Néanmoins, ils ont ensuite changé d’avis et sont montés à bord du bâtiment de la Navy. Après s’être repus, ils se sont endormis pour plusieurs jours. À leur réveil, la peur s’est cependant emparée d’eux lorsqu’ils ont réalisé qu’ils avaient perdu leur embarcation et passé du temps sur un navire ennemi. Ils pensaient en effet qu’ils risquaient d’être déclarés déserteurs en rentrant chez eux.
Accueillis en héros
Leurs craintes étaient cependant vaines. Peu après, l’un des principaux journaux soviétiques a publié un article intitulé « Plus forts que la Mort » à leur propos. Ils sont ainsi devenus des héros tant en URSS qu’aux États-Unis.
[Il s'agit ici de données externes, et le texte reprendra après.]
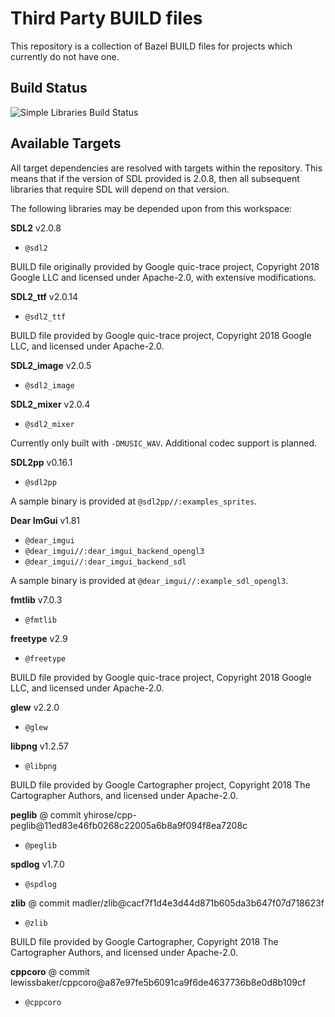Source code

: # Third Party BUILD files

This repository is a collection of Bazel BUILD files for projects which
currently do not have one.

## Build Status

![Simple Libraries Build Status](https://github.com/warriorstar-orion/third_party_buildfiles/actions/workflows/main.yml/badge.svg)

## Available Targets

All target dependencies are resolved with targets within the repository. This
means that if the version of SDL provided is 2.0.8, then all subsequent
libraries that require SDL will depend on that version.

The following libraries may be depended upon from this workspace:

**SDL2** v2.0.8 

- `@sdl2`

BUILD file originally provided by Google quic-trace project, Copyright 2018
Google LLC and licensed under Apache-2.0, with extensive modifications.

**SDL2_ttf** v2.0.14

- `@sdl2_ttf`

BUILD file provided by Google quic-trace project, Copyright 2018 Google LLC,
and licensed under Apache-2.0.

**SDL2_image** v2.0.5

- `@sdl2_image`

**SDL2_mixer** v2.0.4

- `@sdl2_mixer`

Currently only built with `-DMUSIC_WAV`. Additional codec support is planned.

**SDL2pp** v0.16.1

- `@sdl2pp`

A sample binary is provided at `@sdl2pp//:examples_sprites`.

**Dear ImGui** v1.81

- `@dear_imgui`
- `@dear_imgui//:dear_imgui_backend_opengl3`
- `@dear_imgui//:dear_imgui_backend_sdl`

A sample binary is provided at `@dear_imgui//:example_sdl_opengl3`.

**fmtlib** v7.0.3

- `@fmtlib`

**freetype** v2.9

- `@freetype`

BUILD file provided by Google quic-trace project, Copyright 2018 Google LLC,
and licensed under Apache-2.0.

**glew** v2.2.0

- `@glew`

**libpng** v1.2.57

- `@libpng`

BUILD file provided by Google Cartographer project, Copyright 2018 The
Cartographer Authors, and licensed under Apache-2.0.

**peglib** @ commit yhirose/cpp-peglib@11ed83e46fb0268c22005a6b8a9f094f8ea7208c

- `@peglib`

**spdlog** v1.7.0

- `@spdlog`

**zlib** @ commit madler/zlib@cacf7f1d4e3d44d871b605da3b647f07d718623f

- `@zlib`

BUILD file provided by Google Cartographer, Copyright 2018 The Cartographer
Authors, and licensed under Apache-2.0.

**cppcoro** @ commit lewissbaker/cppcoro@a87e97fe5b6091ca9f6de4637736b8e0d8b109cf

- `@cppcoro`
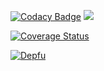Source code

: [![Codacy Badge](https://api.codacy.com/project/badge/Grade/3365aa557313481ea575b71f24cd5a83)](https://app.codacy.com/manual/GrayStrider/graphql-boilerplate-playground?utm_source=github.com&utm_medium=referral&utm_content=GrayStrider/graphql-boilerplate-playground&utm_campaign=Badge_Grade_Dashboard)
[![](https://github.com/GrayStrider/graphql-boilerplate-playground/workflows/CI/badge.svg)](https://github.com/GrayStrider/graphql-boilerplate-playground/actions)

[![Coverage Status](https://coveralls.io/repos/github/GrayStrider/graphql-boilerplate-playground/badge.svg)](https://coveralls.io/github/GrayStrider/graphql-boilerplate-playground)

[![Depfu](https://badges.depfu.com/badges/2008d6fd98ca17609e0ae3a0d68c3b41/count.svg)](https://depfu.com/github/GrayStrider/graphql-boilerplate-playground?project_id=10571)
Ont par exemple été organisées en leur honneur des réceptions à San Francisco (le maire leur a d’ailleurs offert une clef symbolique de la ville), à New York et bien plus encore en Union soviétique.
À Moscou, ils ont été reçus par le ministre de la Défense et ont été conviés à d’interminables événements en différents lieux. Leur visage a fait la Une de tous les journaux et revues. Des chansons ont même été composées au sujet de leurs mésaventures. L’une a été imaginée par le poète et chanteur populaire Vladimir Vyssotski. Une chanson folklorique intitulée Ziganchine-boogie comprenait quant à elle dans ses paroles la phrase « Ziganchine a mangé sa seconde botte ». Un film a en outre été tourné à propos de leur calvaire.
Ils sont ainsi devenus de véritables héros nationaux et leur popularité est restée à son sommet jusqu’au vol spatial de Gagarine, qui s’est déroulé en avril de l’année suivante. La gloire du premier homme dans l’espace a alors jeté une ombre sur l’histoire de ces quatre malheureux soldats.